How advisors should navigate the current markets

The markets may be performing well but now is not the time for advisors to pat themselves on the back

How advisors should navigate the current markets
It’s been a solid seven months for most of Canada’s wealth professionals. After hitting rock-bottom in 2015, energy and mining stocks have rebounded and the country’s stock market is currently one of the world’s top performers. The loonie is performing well and, despite a slight recent fall, oil prices have settled at just under US$50 a barrel.
The mood is good, calm even. But, for advisors, now is not the time to relax. “The markets have had a good run and some advisors can get a bit complacent during these times, but I tend to be a little more cautious,” says industry veteran, Robert Lewkowitz. “The VIX has been pretty low, and it’s an inverse indicator for the markets, so that’s encouraging me to be cautious. Having said that, it’s all about maintaining a consistent approach.”
Explaining the importance of rebalancing portfolios is one particular challenge that advisors face when the markets are performing well, Lewkowitz says. “Taking some of the profits from winners and adding them to what’s underperformed is a concept that many clients have problems coming to terms with,” he adds.
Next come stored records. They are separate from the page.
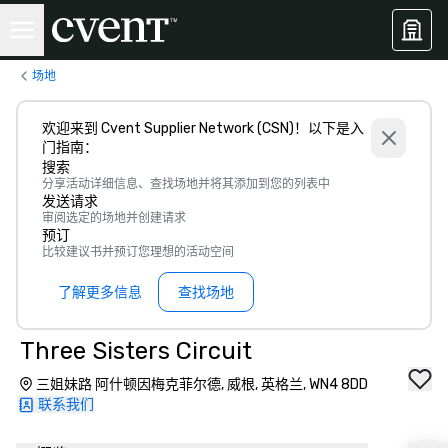
场地
欢迎来到 Cvent Supplier Network (CSN)！以下是入
门指南：
搜索
分享活动详细信息、查找场地并将其添加到您的列表中
发送请求
审阅选定的场地并创建请求
预订
比较建议书并预订您理想的活动空间
了解更多信息
查找场地
Three Sisters Circuit
三姐妹路 阿什顿因梅克菲尔德, 威根, 英格兰, WN4 8DD
联系我们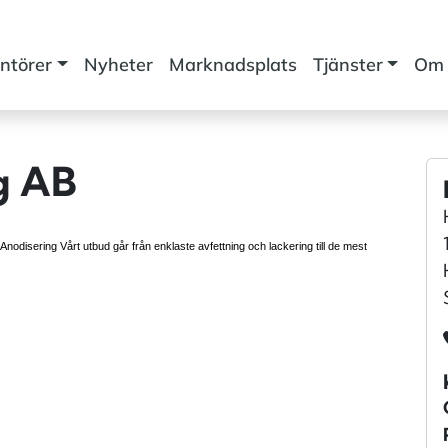
ntörer
Nyheter
Marknadsplats
Tjänster
Om 
g AB
nodisering Vårt utbud går från enklaste avfettning och lackering till de mest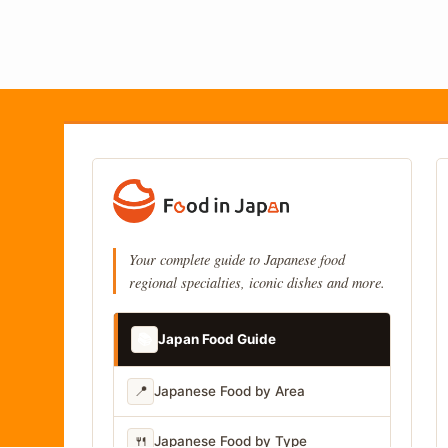
Your complete guide to Japanese food
regional specialties, iconic dishes and more.
📚
Japan Food Guide
📍
Japanese Food by Area
🍴
Japanese Food by Type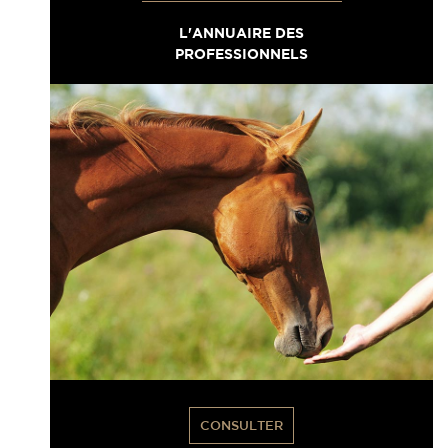
L'ANNUAIRE DES
PROFESSIONNELS
CONSULTER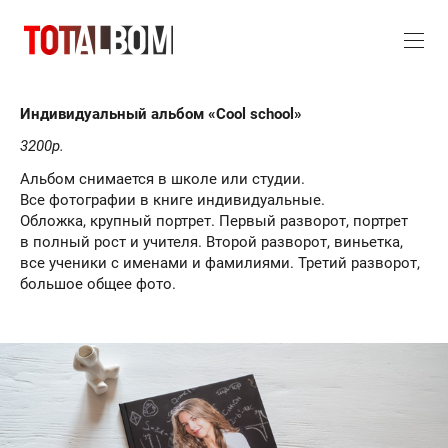
Индивидуальный альбом «Cool school»
3200р.
Альбом снимается в школе или студии.
Все фотографии в книге индивидуальные.
Обложка, крупный портрет. Первый разворот, портрет
в полный рост и учителя. Второй разворот, виньетка,
все ученики с именами и фамилиями. Третий разворот,
большое общее фото.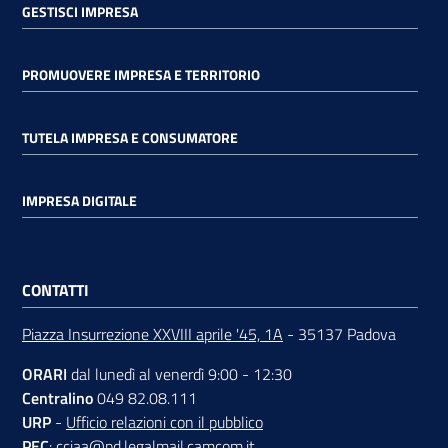
GESTISCI IMPRESA
PROMUOVERE IMPRESA E TERRITORIO
TUTELA IMPRESA E CONSUMATORE
IMPRESA DIGITALE
CONTATTI
Piazza Insurrezione XXVIII aprile '45, 1A
- 35137 Padova
ORARI
dal lunedì al venerdì 9:00 - 12:30
Centralino
049 82.08.111
URP
-
Ufficio relazioni con il pubblico
PEC
:
cciaa@pd.legalmail.camcom.it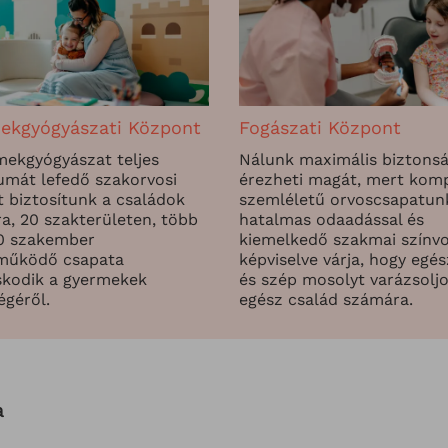
ekgyógyászati Központ
Fogászati Központ
mekgyógyászat teljes
Nálunk maximális biztons
umát lefedő szakorvosi
érezheti magát, mert kom
t biztosítunk a családok
szemléletű orvoscsapatun
a, 20 szakterületen, több
hatalmas odaadással és
0 szakember
kiemelkedő szakmai színv
működő csapata
képviselve várja, hogy egé
kodik a gyermekek
és szép mosolyt varázsolj
égéről.
egész család számára.
a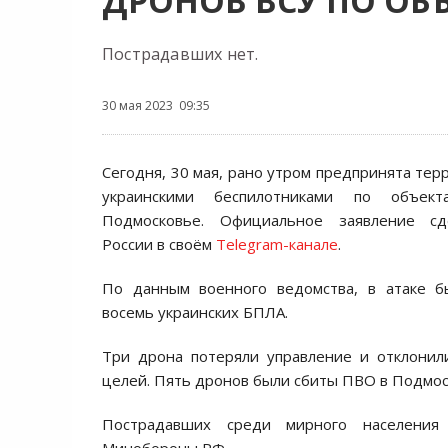
ДРОНОВ ВСУ ПО ОБ
Пострадавших нет.
30 мая 2023 09:35
Сегодня, 30 мая, рано утром предпринята тер
украинскими беспилотниками по объе
Подмосковье. Официальное заявление с
России в своём
Telegram-канале
.
По данным военного ведомства, в атаке б
восемь украинских БПЛА.
Три дрона потеряли управление и отклонил
целей. Пять дронов были сбиты ПВО в Подмос
Пострадавших среди мирного населения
Although Canadian equities are on track to record their best year since the financial crash, investor expectations are changing and that’s forcing advisors to shift their approach and rethink how they interact with their clients. Lewkowitz believes that advisors need to shed the arrogance that can be commonplace in the industry. “Younger generations demand to be more involved in the process and they want to get educated,” he says. “There is so much information readily available on the internet, so advisors have to be one step ahead in order to be a useful source of information for their clients.”
With regards portfolio creation and asset allocation, advisors are coming under increasing pressure to explain their decision making processes to their clients, Lewkowitz says. “Also, advisors are shaking in their boots with CRM2 and the transparency of fees and how they’re compensated” he adds. “I welcome that because advisors will have to justify their value, and that will come down to doing more than just picking the best fund. Advisors should be intimately involved with everything that surrounds their client’s financial affairs.”